Op grond van artikel 4:13, eerste lid, van de Awb dient een beschikking te worden gegeven binnen de bij wettelijk voorschrift bepaalde termijn of, bij het ontbreken van zulk een termijn, binnen een redelijke termijn na ontvangst van de aanvraag. Uit artikel 1.2.4, eerste lid, van de Verordening op het binnenwater 2010 (Vob) volgt dat het college beslist binnen dertien weken na ontvangst van de aanvraag.
3. Als eerste moet dus beoordeeld worden of verweerder in gebreke is tijdig een besluit te nemen. Niet in geschil is dat [eiser] de aanvraag op 10 april 2017 digitaal heeft ingediend en verweerder de aanvraag op dezelfde datum heeft ontvangen. Met toepassing van de artikelen 4:13, eerste lid, van de Awb gelezen in samenhang met artikel 1.2.4. van de Vob eindigde de beslistermijn op 10 juli 2017. De beslistermijn was dus verlopen op het moment dat [eiser] beroep instelde.
4.1.
De volgende vraag is of [eiser] verweerder in gebreke heeft gesteld. Een ingebrekestelling kan pas plaatsvinden op de eerste dag na afloop van de termijn voor het nemen van het besluit. De rechtbank stelt vast dat [eiser] al op 30 juni 2017, dus tien dagen voor het verstrijken van de beslistermijn, verweerder in gebreke heeft gesteld.
4.2.
[eiser] heeft betoogd dat dit hem niet tegengeworpen kan worden, omdat verweerder op 13 juni 2017 een besluitmoratorium heeft ingesteld. Op 30 juni 2017 was al bekend dat verweerder niet zou gaan beslissen op de aanvraag van [eiser] en daarom kon het van [eiser] niet worden gevergd om na het verlopen van de beslistermijn verweerder opnieuw in gebreke te stellen, aldus [eiser] .
4.3.
Een premature ingebrekestelling is geen ingebrekestelling (zie de uitspraak van de Afdeling bestuursrechtspraak van de Raad van State van 9 februari 2011, ECLI:NL:RVS:2011:BP3711). Het betoog van [eiser] dat, zo begrijpt de rechtbank, het niet van hem gevergd kon worden om verweerder na het verlopen van de beslistermijn in gebreke te stellen volgt de rechtbank niet. In artikel 1.3 van de Regeling Passagiersvaart Amsterdam is met ingang van 30 juni 2017 opgenomen dat tot een nader door het college van burgemeester en wethouders te bepalen tijdstip geen exploitatievergunningen en vervangings- en verbouwingsvergunningen voor vaartuigen worden verleend.
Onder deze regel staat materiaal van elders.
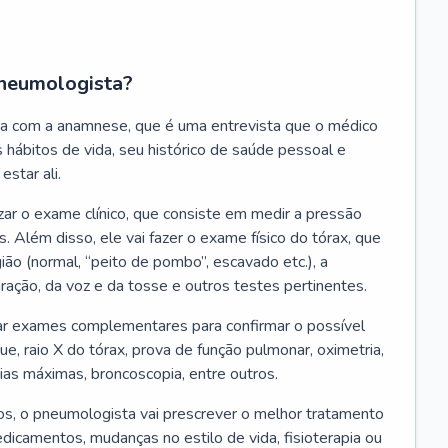
neumologista?
a com a anamnese, que é uma entrevista que o médico
 hábitos de vida, seu histórico de saúde pessoal e
estar ali.
zar o exame clínico, que consiste em medir a pressão
s. Além disso, ele vai fazer o exame físico do tórax, que
ião (normal, “peito de pombo”, escavado etc.), a
iração, da voz e da tosse e outros testes pertinentes.
tar exames complementares para confirmar o possível
e, raio X do tórax, prova de função pulmonar, oximetria,
ias máximas, broncoscopia, entre outros.
, o pneumologista vai prescrever o melhor tratamento
edicamentos, mudanças no estilo de vida, fisioterapia ou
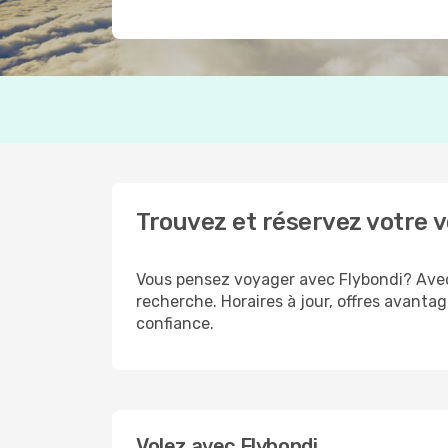
Trouvez et réservez votre 
Vous pensez voyager avec Flybondi? Avec 
recherche. Horaires à jour, offres avantag
confiance.
Volez avec Flybondi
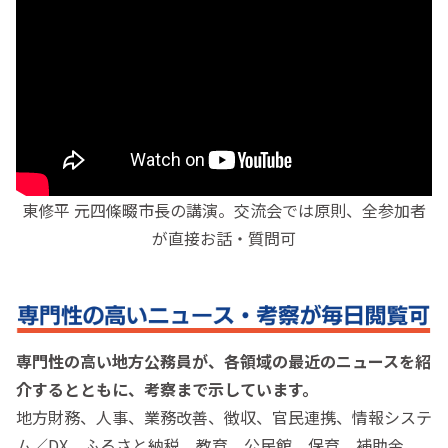
東修平 元四條畷市長の講演。交流会では原則、全参加者
が直接お話・質問可
専門性の高い地方公務員が、各領域の最近のニュースを紹
介するとともに、考察まで示しています。
地方財務、人事、業務改善、徴収、官民連携、情報システ
ム／DX、ふるさと納税、教育、公民館、保育、補助金、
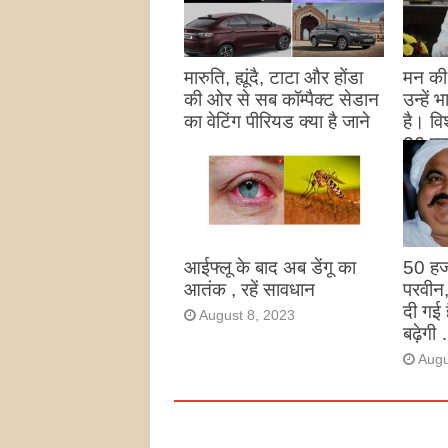
मारुति, ह्यूंदै, टाटा और होंडा
मन की 
की ओर से सब कॉम्पैक्ट सेडान
उन्हें
का वेटिंग पीरियड क्या है जाने
है। विश
26 पद
August 27, 2023
उन्हों
है
Augu
आईफ्लू के बाद अब डेंगू का
50 हज
आतंक , रहें सावधान
परवीन
दी गई 
August 8, 2023
बढ़ेगी 
Augu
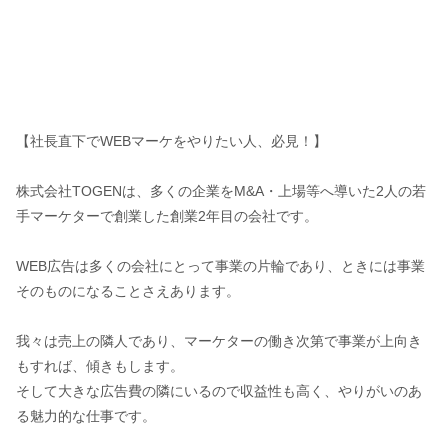
【社長直下でWEBマーケをやりたい人、必見！】
株式会社TOGENは、多くの企業をM&A・上場等へ導いた2人の若
手マーケターで創業した創業2年目の会社です。
WEB広告は多くの会社にとって事業の片輪であり、ときには事業
そのものになることさえあります。
我々は売上の隣人であり、マーケターの働き次第で事業が上向き
もすれば、傾きもします。
そして大きな広告費の隣にいるので収益性も高く、やりがいのあ
る魅力的な仕事です。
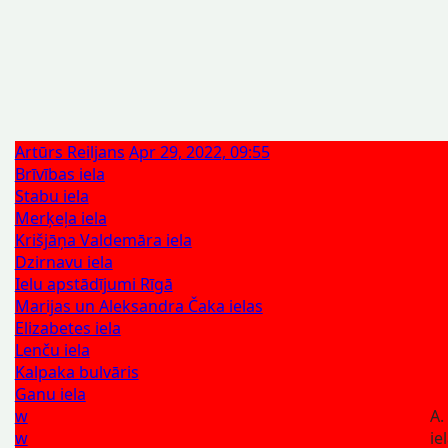
Artūrs Reiljans
Apr 29, 2022, 09:55
Brīvības iela
Stabu iela
Merķeļa iela
Krišjāņa Valdemāra iela
Dzirnavu iela
Ielu apstādījumi Rīgā
Marijas un Aleksandra Čaka ielas
Elizabetes iela
Lenču iela
Kalpaka bulvāris
Ganu iela
w
A.
w
ie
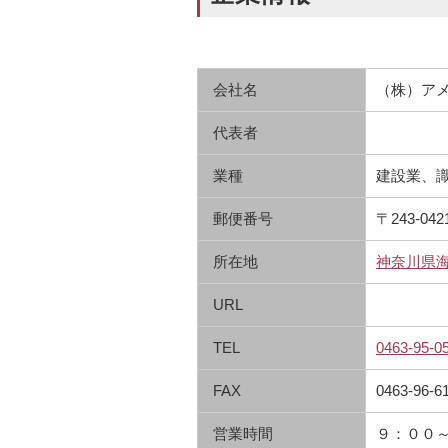
会社名
（株）ア
代表者
業種
建設業、
郵便番号
〒243-042
所在地
神奈川県海
URL
TEL
0463-95-0
FAX
0463-96-6
営業時間
９：００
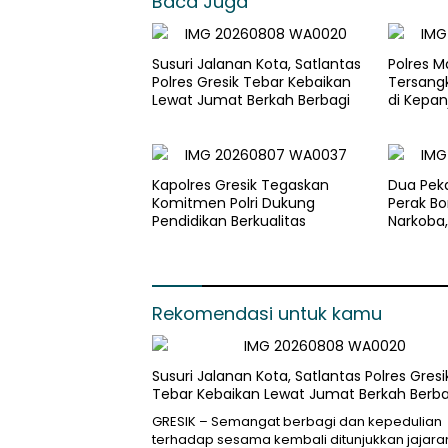
Baca Juga
Susuri Jalanan Kota, Satlantas
Polres 
Polres Gresik Tebar Kebaikan
Tersang
Lewat Jumat Berkah Berbagi
di Kepan
Gram da
Kapolres Gresik Tegaskan
Dua Peka
Komitmen Polri Dukung
Perak Bo
Pendidikan Berkualitas
Narkoba
dan Pil E
Rekomendasi untuk kamu
Susuri Jalanan Kota, Satlantas Polres Gresi
Tebar Kebaikan Lewat Jumat Berkah Berba
GRESIK – Semangat berbagi dan kepedulian
terhadap sesama kembali ditunjukkan jajara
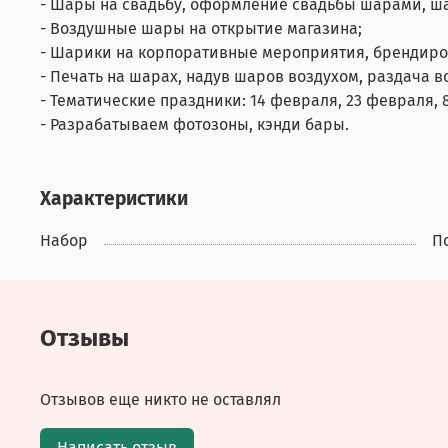
- Шары на свадьбу, оформление свадьбы шарами, ш
- Воздушные шары на открытие магазина;
- Шарики на корпоративные мероприятия, брендир
- Печать на шарах, надув шаров воздухом, раздача 
- Тематические праздники: 14 февраля, 23 февраля, 8
- Разрабатываем фотозоны, кэнди бары.
Характеристики
Набор
П
Отзывы
Отзывов еще никто не оставлял
Написать отзыв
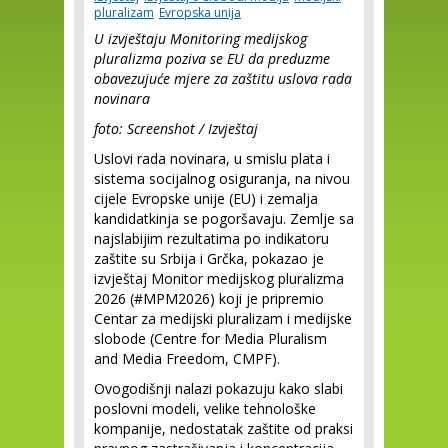
pluralizam
Evropska unija
U izvještaju Monitoring medijskog
pluralizma poziva se EU da preduzme
obavezujuće mjere za zaštitu uslova rada
novinara
foto: Screenshot / Izvještaj
Uslovi rada novinara, u smislu plata i
sistema socijalnog osiguranja, na nivou
cijele Evropske unije (EU) i zemalja
kandidatkinja se pogoršavaju. Zemlje sa
najslabijim rezultatima po indikatoru
zaštite su Srbija i Grčka, pokazao je
izvještaj Monitor medijskog pluralizma
2026 (#MPM2026) koji je pripremio
Centar za medijski pluralizam i medijske
slobode (Centre for Media Pluralism
and Media Freedom, CMPF).
Ovogodišnji nalazi pokazuju kako slabi
poslovni modeli, velike tehnološke
kompanije, nedostatak zaštite od praksi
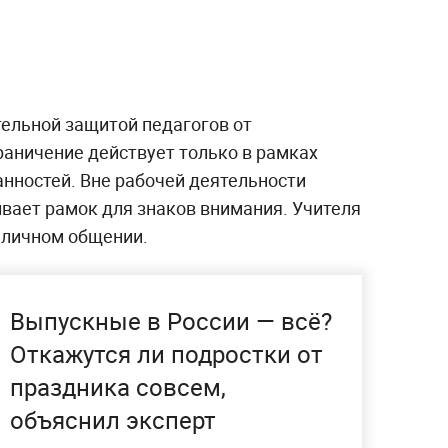
ельной защитой педагогов от
раничение действует только в рамках
нностей. Вне рабочей деятельности
ивает рамок для знаков внимания. Учителя
в личном общении.
Выпускные в России — всё?
Откажутся ли подростки от
праздника совсем,
объяснил эксперт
Naar het oordeel van de rechtbank volgt daaruit niet dat verweerder geen besluit meer zou nemen op de aanvraag. De beslistermijn liep immers nog en verweerder beschikte gedurende die periode nog steeds over de bevoegdheid een besluit te nemen. Nu er geen sprake is van een ingebrekestelling als bedoeld in artikel 6:12, tweede lid, van de Awb is het beroep van [eiser] dan ook niet-ontvankelijk.
5. Voor een proceskostenveroordeling of vergoeding van het griffierecht bestaat geen aanleiding.

Beslissing

De rechtbank verklaart het beroep niet-ontvankelijk.
Deze uitspraak is gedaan door mr. A.W.C.M. van Emmerik, rechter, in aanwezigheid van mr. B.E. Giesen, griffier
.De beslissing is in het openbaar uitgesproken op 6 november 2017.
griffier
rechter
Afschrift verzonden aan partijen op:

Rechtsmiddel

Tegen deze uitspraak kan binnen zes weken na de dag van verzending daarvan hoger beroep worden ingesteld bij de Afdeling bestuursrechtspraak van de Raad van State.
Als hoger beroep is ingesteld, kan bij de voorzieningenrechter van de hogerberoepsrechter worden verzocht om het treffen van een voorlopige voorziening of om het opheffen of wijzigen van een bij deze uitspraak getroffen voorlopige voorziening.